Huc-MSCs-derived exosomes attenuate inflammatory pain by regulating microglia pyroptosis and autophagy via the miR-146a-5p/TRAF6 axis

Background: Chronic inflammatory pain significantly reduces the quality of life and lacks effective interventions. In recent years, human umbilical cord mesenchymal stem cells (huc-MSCs)-derived exosomes have been used to relieve neuropathic pain and other inflammatory diseases as a promising cell-free therapeutic strategy. However, the therapeutic value of huc-MSCs-derived exosomes in complete Freund's adjuvant (CFA)-induced inflammatory pain remains to be confirmed.

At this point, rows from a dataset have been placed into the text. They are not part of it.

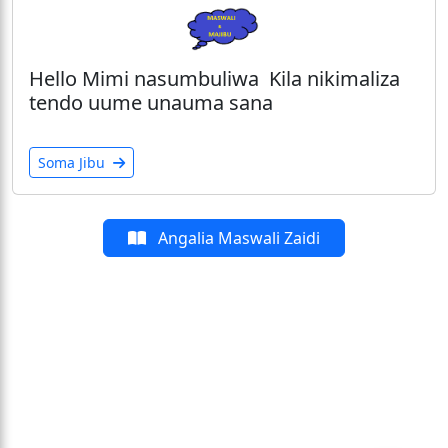
Hello Mimi nasumbuliwa Kila nikimaliza
tendo uume unauma sana
Soma Jibu
Angalia Maswali Zaidi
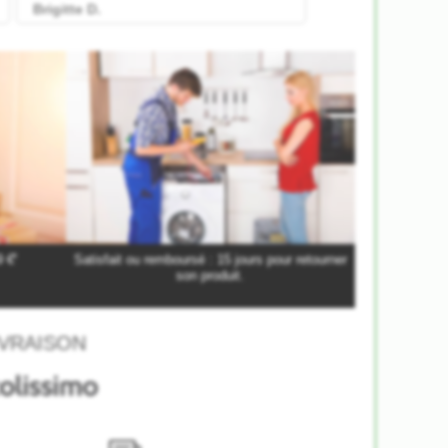
*
9 €
Satisfait ou remboursé : 15 jours pour retourner
son produit.
VRAISON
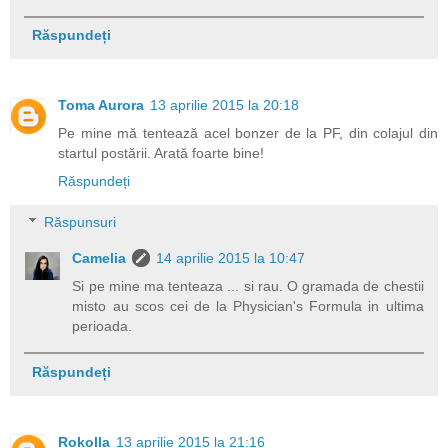
Răspundeți
Toma Aurora
13 aprilie 2015 la 20:18
Pe mine mă tentează acel bonzer de la PF, din colajul din
startul postării. Arată foarte bine!
Răspundeți
Răspunsuri
Camelia
14 aprilie 2015 la 10:47
Si pe mine ma tenteaza ... si rau. O gramada de chestii
misto au scos cei de la Physician's Formula in ultima
perioada.
Răspundeți
Rokolla
13 aprilie 2015 la 21:16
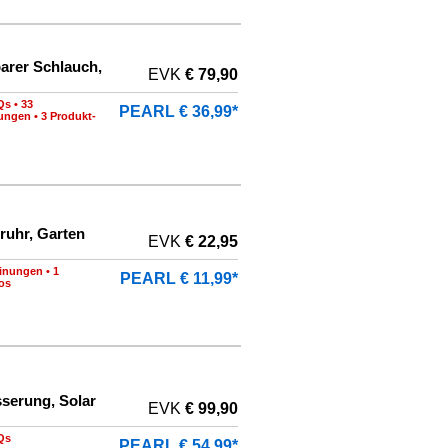
arer Schlauch,
EVK
€ 79,90
Qs
•
33
PEARL € 36,99*
nungen
•
3 Produkt-
ruhr, Garten
EVK
€ 22,95
inungen
•
1
PEARL € 11,99*
os
serung, Solar
EVK
€ 99,90
Qs
PEARL € 54,99*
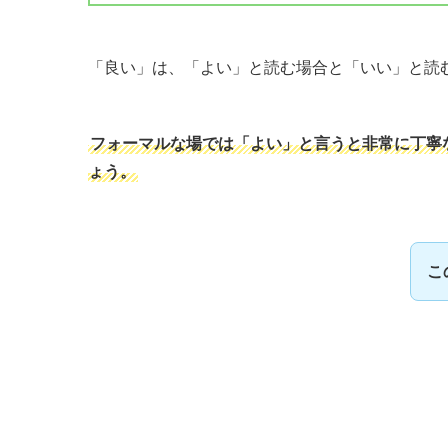
「良い」は、「よい」と読む場合と「いい」と読
フォーマルな場では「よい」と言うと非常に丁寧
ょう。
こ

In this study, we investigated the therapeutic effect and related mechanisms of huc-MSCs-derived exosomes in a chronic inflammatory pain model. Methods: C57BL/6J male mice were used to establish a CFA-induced inflammatory pain model, and huc-MSCs-derived exosomes were intrathecally injected for 4 consecutive days. BV2 microglia cells were stimulated with lipopolysaccharide (LPS) plus adenosine triphosphate (ATP) to investigate the effect of huc-MSCs-derived exosomes on pyroptosis and autophagy. Bioinformatic analysis and rescue experiments were used to demonstrate the role of miR-146a-5p/TRAF6 in regulating pyroptosis and autophagy. Western blotting, RT-qPCR, small interfering RNA and YoPro-1 dye staining were performed to investigate the related mechanisms. Results: Huc-MSCs-derived exosomes alleviated mechanical allodynia and thermal hyperalgesia in CFA-induced inflammatory pain. Furthermore, huc-MSCs-derived exosomes attenuated neuroinflammation by increasing the expression of autophagy-related proteins (LC3-II and beclin1) and inhibiting the activation of NLRP3 inflammasomes in the spinal cord dorsal horn. In vitro, NLRP3 inflammasome components (NLRP3, caspase1-p20, ASC) and gasdermin D (GSDMD-F, GSDMD-N) were inhibited in BV2 cells pretreated with huc-MSCs-derived exosomes. Western blot and Yo-Pro-1 dye staining demonstrated that 3-MA, an autophagy inhibitor, weakened the protective effect of huc-MSCs-derived exosomes on BV2 cell pyroptosis. Importantly, huc-MSCs-derived exosomes transfected with miR-146a-5p mimic promoted autophagy and inhibited BV2 cell pyroptosis. TRAF6, as a target gene of miR-146a-5p, was knocked down via small-interfering RNA, which increased pyroptosis and inhibited autophagy. Conclusion: Huc-MSCs-derived exosomes attenuated inflammatory pain via miR-146a-5p/TRAF6, which increased the level of autophagy and inhibited pyroptosis.

Automated summary

This study demonstrates that huc-MSCs-derived exosomes attenuated chronic inflammatory pain, possibly through the regulation of autophagy and pyroptosis by miR-146a-5p/TRAF6.